Efficacy and Safety of Fospropofol Disodium Versus Propofol for Sedation in Mechanically Ventilated ICU Patients

September 19, 2023 updated by: Xiaobo Yang, MD
The purpose of this study is to evaluate the efficacy and safety of fospropofol disodium for injection compared to propofol for sedation in mechanically ventilated ICU patients.

Study Overview

Status

Completed

Conditions

Detailed Description

This is a randomized, open-label, small sample study using fospropofol disodium and propofol for sedation in mechanically ventilated ICU patients. Subjects are randomized to different treatment groups (including 1 for fospropofol disodium and 1 for propofol). Remifentanil is co-administered with fospropofol or propofol. Efficacy and safety profiles of fospropofol disodium are to be evaluated.

Study Type

Interventional

Enrollment (Actual)

60

Phase

  • Phase 2

Contacts and Locations

This section provides the contact details for those conducting the study, and information on where this study is being conducted.

Study Locations

      • Wuhan, China
        • Department of Critical Care Medicine, Union Hospital, Tongji Medical College, Huazhong University of Science and Technology

Participation Criteria

Researchers look for people who fit a certain description, called eligibility criteria.
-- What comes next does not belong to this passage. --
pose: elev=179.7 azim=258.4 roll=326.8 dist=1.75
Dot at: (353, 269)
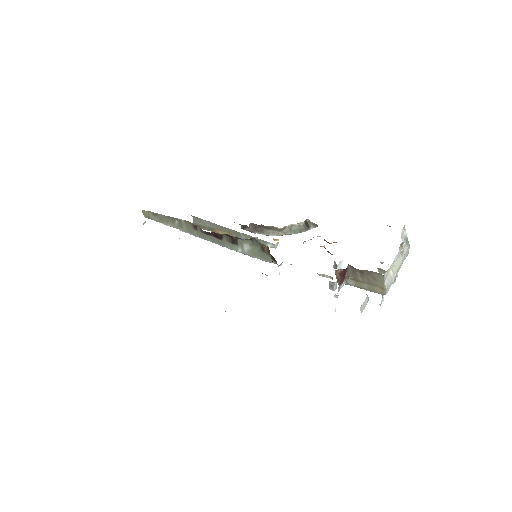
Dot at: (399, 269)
Some examples of these criteria are a person's general health condition or prior treatments.

Eligibility Criteria

Ages Eligible for Study

18 years to 75 years (Adult, Older Adult)
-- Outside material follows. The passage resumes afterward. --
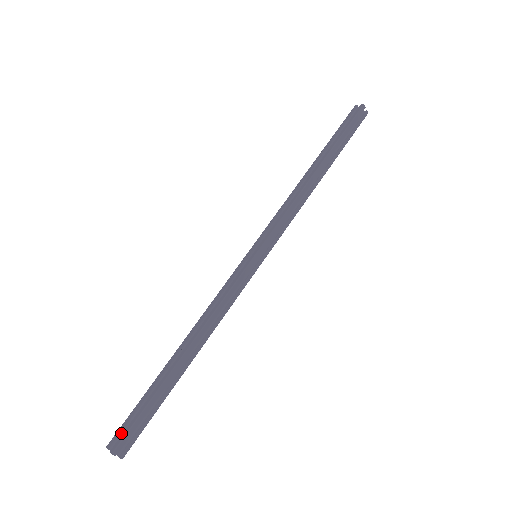
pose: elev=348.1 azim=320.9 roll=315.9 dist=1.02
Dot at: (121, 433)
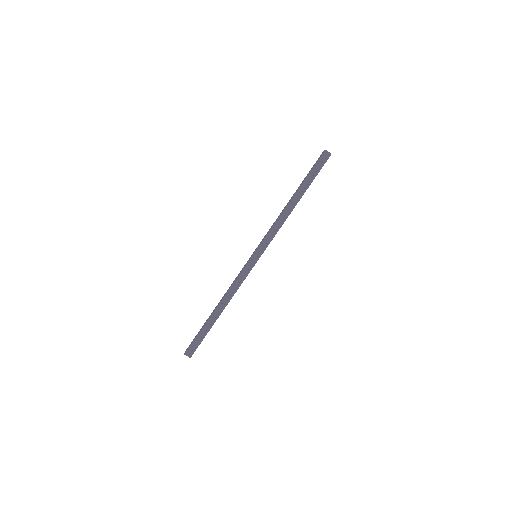
Dot at: occluded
Accepts Healthy Volunteers

No

Description

Inclusion Criteria:

  • Patients aged >= 18 and <= 75 years; Endotracheal intubated; Patients currently on mechanical ventilation <= 96 hours and expected to be mechanically ventilated >= 24 hours; Demand for light/moderate sedation (a RASS score of -3 to 0).

Exclusion Criteria:

  • Informed Consent is unsigned; Participated in any other interventional research within 3 months; Tracheostomy; BMI <= 18 and >= 35 kilograms per square meter Pregnant; Lactant; Known or suspected allergy to various components of the study drug or to opioids and their salvage drugs, or other diseases (such as pancreatitis associated with hyperlipidemia) for which lipid emulsion should not be used; Patients who cannot be evaluated for RASS for various reasons (such as mental illness, acquired or congenital mental retardation, deafness, severe neuromuscular disease, Parkinson's disease, Huntington's disease, Alzheimer's disease, cerebrovascular disease, coma, or severe cognitive impairment due to structural diseases such as stroke, intracranial hemorrhage, head injury, malignancy, hypoxic brain injury, or cerebral edema); Patients with an expected survival period of less than 48 hours; Severe hepatic insufficiency (CTP score is 10-15 points); Chronic kidney disease (CKD grade 3 above); Unstable angina pectoris or acute myocardial infarction; Left ventricular ejection fraction <= 30%; Heart rate < 50bpm(intravenous pumping of isoproterenol <4ug/min, heart rate ≥50bpm may not be excluded); Type 2 second-degree or third-degree atrioventricular block (except those implanted a pacemaker); Two vasoconstrictors are used to maintain SBP above 90mmHg after sufficient fluid resuscitation; Myasthenia gravis; Patients with a history of drug abuse, drug abuse, alcohol abuse and long-term use of psychotropic drugs within 2 years before the screening period. Binge drinking is defined as regular drinking more than 14 times per week (1 time = 150ml of wine or 360ml of beer or 45ml of spirits);

Study Plan

This section provides details of the study plan, including how the study is designed and what the study is measuring.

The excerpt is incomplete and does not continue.